The recording session went well. The song was recorded to the satisfaction of
everybody.
Just as the folk singer was packing his instruments and getting ready to leave, he
said, "Hey, you fellers wait a minute, I've got something to show you." He ran out
to his car and returned with four packages wrapped in quilts. He carefully laid
them down as though they were babies and unwrapped them. There, displayed
before us, were four of the most dilapidated, beat up, abused guitars I had ever
seen. None had strings and most had serious cracks in them.
The group viewed them and almost simultaneously began to say things like, "What
a find," "I can't believe this," "What Beauties," "Where in the world did you find
them?"
The folk singer said, "I got ‘em offen' old Ben Grimes widder after he passed. He's
kept ‘um under his bed all these years."
The thing I immediately noticed about the guitars was the wood they were made
from. The inlay work was identical to my guitar.
I asked the banjo player why they were so excited about those beat up guitars. He
looked at me as if I was lacking some vital segment of mountain music knowledge
and exclaimed, "Man, those are pre-war Martins." He further explained they had
the most sought after tone for bluegrass music, and after they were refurbished by a
luthier, they would be very valuable instruments.
After we got home, we went into my house and I showed him the beautiful guitar.

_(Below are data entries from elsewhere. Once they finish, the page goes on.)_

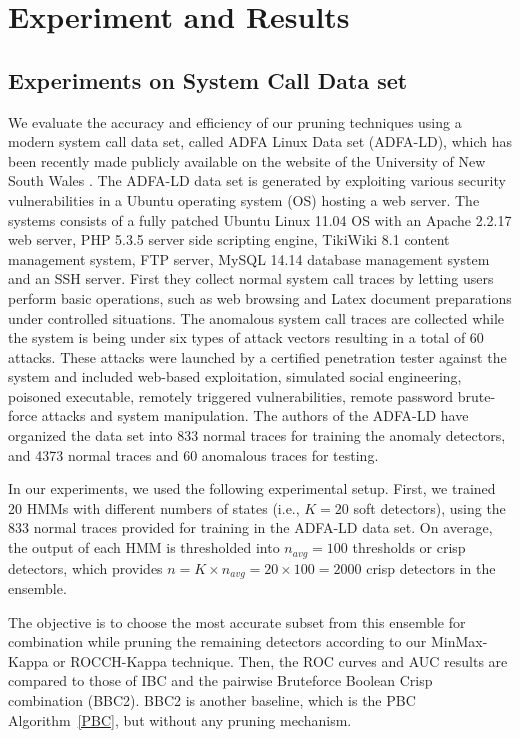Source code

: \chapter{Experiment and Results} \label{chapter4}

\section{Experiments on System Call Data set}
\label{sec:experiments}

We evaluate the accuracy and efficiency of our pruning techniques using a modern system call data set, called ADFA Linux Data set (ADFA-LD), which has been recently made publicly available on the website of the University of New South Wales \cite{Creech2013a}.
The ADFA-LD data set is generated by exploiting various security vulnerabilities in a Ubuntu operating system (OS) hosting a web server.
The systems consists of a fully patched Ubuntu Linux 11.04 OS with an Apache 2.2.17 web server, PHP 5.3.5 server side scripting engine, TikiWiki 8.1 content management system, FTP server, MySQL 14.14 database management system and an SSH server.
First they collect normal system call traces by letting users perform basic operations, such as web browsing and Latex document preparations under controlled situations.
The anomalous system call traces are collected while the system is being under six types of attack vectors resulting in a total of 60 attacks.
These attacks were launched by a certified penetration tester against the system and included web-based exploitation, simulated social engineering, poisoned executable, remotely triggered vulnerabilities, remote password brute-force attacks and system manipulation.
The authors of the ADFA-LD have organized the data set into 833 normal traces for training the anomaly detectors, and 4373 normal traces and 60 anomalous traces for testing.

In our experiments, we used the following experimental setup.
First, we trained 20 HMMs with different numbers of states (i.e., $K=20$ soft detectors), using the 833 normal traces provided for training in the ADFA-LD data set.
On average, the output of each HMM is thresholded into $n_{avg} = 100$ thresholds or crisp detectors, which provides $n = K \times n_{avg} = 20\times 100 =2000$ crisp detectors in the ensemble.

The objective is to choose the most accurate subset from this ensemble for combination while pruning the remaining detectors according to our MinMax-Kappa or ROCCH-Kappa technique.
Then, the ROC curves and AUC results are compared to those of IBC and the pairwise Bruteforce Boolean Crisp combination (BBC2).
BBC2 is another baseline, which is the PBC Algorithm~\ref{PBC}, but without any pruning mechanism.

He said, "It sure looks like a Martin to me, but I never heard of no Wolverine
Martin." He said, "I can tell you in a minute if it's a Martin. Get me a flashlight."
After receiving the flashlight, he turned the guitar up and, looking in the sound
hole shined the light at the spot where the neck joined the body. "Yep, it's a Martin
all right. It's got a serial number. A friend of mine has a Martin serial number list.
We'll check it and let you know the year it was made."
That was when I first learned what a treasure I had inherited from our dear friend,
Pigeon. Serial number 20882 was made by the C.F. Martin Company in 1923. On
March 1, 1923, Henry Whitter of Fries, Virginia, recorded two songs for Ralph
Peer of RCA Victor in New York, "Wreck Of The Old Southern 97" and
"Lonesome Road Blues." This was the year recorded country music began.
That summer, while at the Galax old-time Fiddler's Convention, we visited a booth
dealing in vintage instruments. They had a book on the Martin guitars. According
to the book, the beautiful guitar was a "contract Martin." It was a regular in-line
Martin, but personalized for Grinnelle Brothers, a large department store in
Detroit, Michigan. The Wolverine is Michigan's state animal. The book stated this
meant the guitar was even more rare than a regular Martin.
There remained only one more step in the saga of the beautiful guitar. I went to
Piney Creek, North Carolina, and looked up Uncle Dave Sturgill. Uncle Dave
looked almost exactly like a billy goat, even down to the white goatee. The only
thing he lacked was a set of horns. He was a renowned luthier, who once built a
banjo for John Hartford with a map of the Mississippi River inlaid with mother-of-
pearl in the neck. He looked the guitar over and said, "I don't mind putting these
back together. It's those fellers who bring in the Montgomery Ward mail-order
guitars that belonged to Daddy and expect me to do something with them that
worry me. There's only one condition; I have to take it. Don't ask me when you'll
get it back.
Almost exactly two years later, I got a call from Uncle Dave. "Your guitar's ready."
I rushed up to Piney Creek and beheld the beautiful guitar in all it's glory
This was the culmination of many years of the transformation of an unknown,
unheralded instrument to one of true distinctive value. Uncle Dave took the guitar
and gave me a one-hour concert, which immediately reminded me of "The Touch
Of The Master’s Hand."
If you want to see one exactly like it, just watch Willie Nelson when he plays his
guitar. The only difference is the beautiful guitar doesn't have an extra hole below
the sound hole.
Today, when I take it out and strum it, I can see Pigeon and hear the haunting
strains of "I Get The Blues When It Rains.”